= GOAL OF THE EXERCISE =
Your response should consist of every entry, unchanged.

-----

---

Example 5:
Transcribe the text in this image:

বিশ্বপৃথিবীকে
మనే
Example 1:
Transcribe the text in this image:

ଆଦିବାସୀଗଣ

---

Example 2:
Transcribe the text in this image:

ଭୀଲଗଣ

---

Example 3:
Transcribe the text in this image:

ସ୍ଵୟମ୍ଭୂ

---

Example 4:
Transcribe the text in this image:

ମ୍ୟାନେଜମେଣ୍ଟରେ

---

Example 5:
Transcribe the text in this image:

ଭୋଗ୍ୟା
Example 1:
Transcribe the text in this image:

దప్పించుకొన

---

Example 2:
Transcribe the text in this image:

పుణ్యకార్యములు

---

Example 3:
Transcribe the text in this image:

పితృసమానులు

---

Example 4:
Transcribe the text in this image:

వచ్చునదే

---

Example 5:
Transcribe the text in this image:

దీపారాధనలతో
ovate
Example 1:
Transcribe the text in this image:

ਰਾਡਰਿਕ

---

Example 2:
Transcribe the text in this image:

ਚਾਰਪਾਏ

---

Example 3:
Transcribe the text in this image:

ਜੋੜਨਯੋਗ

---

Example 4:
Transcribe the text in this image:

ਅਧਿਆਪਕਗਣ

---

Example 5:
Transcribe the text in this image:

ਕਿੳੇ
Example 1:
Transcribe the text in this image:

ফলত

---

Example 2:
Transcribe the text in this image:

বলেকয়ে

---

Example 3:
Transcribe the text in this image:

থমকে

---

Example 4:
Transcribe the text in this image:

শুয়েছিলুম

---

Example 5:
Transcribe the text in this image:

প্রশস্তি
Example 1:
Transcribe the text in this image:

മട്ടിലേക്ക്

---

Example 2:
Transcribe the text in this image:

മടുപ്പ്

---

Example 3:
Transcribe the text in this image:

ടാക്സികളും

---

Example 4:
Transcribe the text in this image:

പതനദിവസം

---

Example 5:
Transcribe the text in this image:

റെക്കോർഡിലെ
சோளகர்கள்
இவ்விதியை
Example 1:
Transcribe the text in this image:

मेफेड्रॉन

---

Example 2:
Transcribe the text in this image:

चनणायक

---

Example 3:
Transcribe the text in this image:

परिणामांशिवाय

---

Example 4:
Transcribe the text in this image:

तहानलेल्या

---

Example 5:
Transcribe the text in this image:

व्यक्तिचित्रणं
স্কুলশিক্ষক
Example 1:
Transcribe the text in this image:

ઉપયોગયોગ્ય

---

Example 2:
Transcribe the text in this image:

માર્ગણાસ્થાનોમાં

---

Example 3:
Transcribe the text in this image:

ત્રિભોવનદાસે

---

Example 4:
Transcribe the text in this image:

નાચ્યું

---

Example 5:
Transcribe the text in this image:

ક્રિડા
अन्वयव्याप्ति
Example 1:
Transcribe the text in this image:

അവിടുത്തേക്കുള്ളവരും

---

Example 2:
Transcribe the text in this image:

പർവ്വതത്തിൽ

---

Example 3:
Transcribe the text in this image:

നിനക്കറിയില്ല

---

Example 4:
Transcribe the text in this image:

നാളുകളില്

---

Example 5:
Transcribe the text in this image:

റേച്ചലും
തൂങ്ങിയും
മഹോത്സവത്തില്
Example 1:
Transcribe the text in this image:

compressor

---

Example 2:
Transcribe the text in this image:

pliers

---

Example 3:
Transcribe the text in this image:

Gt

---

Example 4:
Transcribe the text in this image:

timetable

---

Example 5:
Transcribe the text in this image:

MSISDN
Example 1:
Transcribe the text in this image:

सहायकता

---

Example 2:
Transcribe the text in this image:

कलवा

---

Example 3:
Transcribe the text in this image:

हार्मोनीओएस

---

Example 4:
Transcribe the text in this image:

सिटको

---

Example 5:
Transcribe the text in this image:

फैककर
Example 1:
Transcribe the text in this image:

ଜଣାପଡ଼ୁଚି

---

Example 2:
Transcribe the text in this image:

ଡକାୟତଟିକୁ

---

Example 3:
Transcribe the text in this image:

-----

= ANSWER BOX =
---

Example 5:
Transcribe the text in this image:

বিশ্বপৃথিবীকে
మనే
Example 1:
Transcribe the text in this image:

ଆଦିବାସୀଗଣ

---

Example 2:
Transcribe the text in this image:

ଭୀଲଗଣ

---

Example 3:
Transcribe the text in this image:

ସ୍ଵୟମ୍ଭୂ

---

Example 4:
Transcribe the text in this image:

ମ୍ୟାନେଜମେଣ୍ଟରେ

---

Example 5:
Transcribe the text in this image:

ଭୋଗ୍ୟା
Example 1:
Transcribe the text in this image:

దప్పించుకొన

---

Example 2:
Transcribe the text in this image:

పుణ్యకార్యములు

---

Example 3:
Transcribe the text in this image:

పితృసమానులు

---

Example 4:
Transcribe the text in this image:

వచ్చునదే

---

Example 5:
Transcribe the text in this image:

దీపారాధనలతో
ovate
Example 1:
Transcribe the text in this image:

ਰਾਡਰਿਕ

---

Example 2:
Transcribe the text in this image:

ਚਾਰਪਾਏ

---

Example 3:
Transcribe the text in this image:

ਜੋੜਨਯੋਗ

---

Example 4:
Transcribe the text in this image:

ਅਧਿਆਪਕਗਣ

---

Example 5:
Transcribe the text in this image:

ਕਿੳੇ
Example 1:
Transcribe the text in this image:

ফলত

---

Example 2:
Transcribe the text in this image:

বলেকয়ে

---

Example 3:
Transcribe the text in this image:

থমকে

---

Example 4:
Transcribe the text in this image:

শুয়েছিলুম

---

Example 5:
Transcribe the text in this image:

প্রশস্তি
Example 1:
Transcribe the text in this image:

മട്ടിലേക്ക്

---

Example 2:
Transcribe the text in this image:

മടുപ്പ്

---

Example 3:
Transcribe the text in this image:

ടാക്സികളും

---

Example 4:
Transcribe the text in this image:

പതനദിവസം

---

Example 5:
Transcribe the text in this image:

റെക്കോർഡിലെ
சோளகர்கள்
இவ்விதியை
Example 1:
Transcribe the text in this image:

मेफेड्रॉन

---

Example 2:
Transcribe the text in this image:

चनणायक

---

Example 3:
Transcribe the text in this image:

परिणामांशिवाय

---

Example 4:
Transcribe the text in this image:

तहानलेल्या

---

Example 5:
Transcribe the text in this image:

व्यक्तिचित्रणं
স্কুলশিক্ষক
Example 1:
Transcribe the text in this image:

ઉપયોગયોગ્ય

---

Example 2:
Transcribe the text in this image:

માર્ગણાસ્થાનોમાં

---

Example 3:
Transcribe the text in this image:

ત્રિભોવનદાસે

---

Example 4:
Transcribe the text in this image:

નાચ્યું

---

Example 5:
Transcribe the text in this image:

ક્રિડા
अन्वयव्याप्ति
Example 1:
Transcribe the text in this image:

അവിടുത്തേക്കുള്ളവരും

---

Example 2:
Transcribe the text in this image:

പർവ്വതത്തിൽ

---

Example 3:
Transcribe the text in this image:

നിനക്കറിയില്ല

---

Example 4:
Transcribe the text in this image:

നാളുകളില്

---

Example 5:
Transcribe the text in this image:

റേച്ചലും
തൂങ്ങിയും
മഹോത്സവത്തില്
Example 1:
Transcribe the text in this image:

compressor

---

Example 2:
Transcribe the text in this image:

pliers

---

Example 3:
Transcribe the text in this image:

Gt

---

Example 4:
Transcribe the text in this image:

timetable

---

Example 5:
Transcribe the text in this image:

MSISDN
Example 1:
Transcribe the text in this image:

सहायकता

---

Example 2:
Transcribe the text in this image:

कलवा

---

Example 3:
Transcribe the text in this image:

हार्मोनीओएस

---

Example 4:
Transcribe the text in this image:

सिटको

---

Example 5:
Transcribe the text in this image:

फैककर
Example 1:
Transcribe the text in this image:

ଜଣାପଡ଼ୁଚି

---

Example 2:
Transcribe the text in this image:

ଡକାୟତଟିକୁ

---

Example 3:
Transcribe the text in this image:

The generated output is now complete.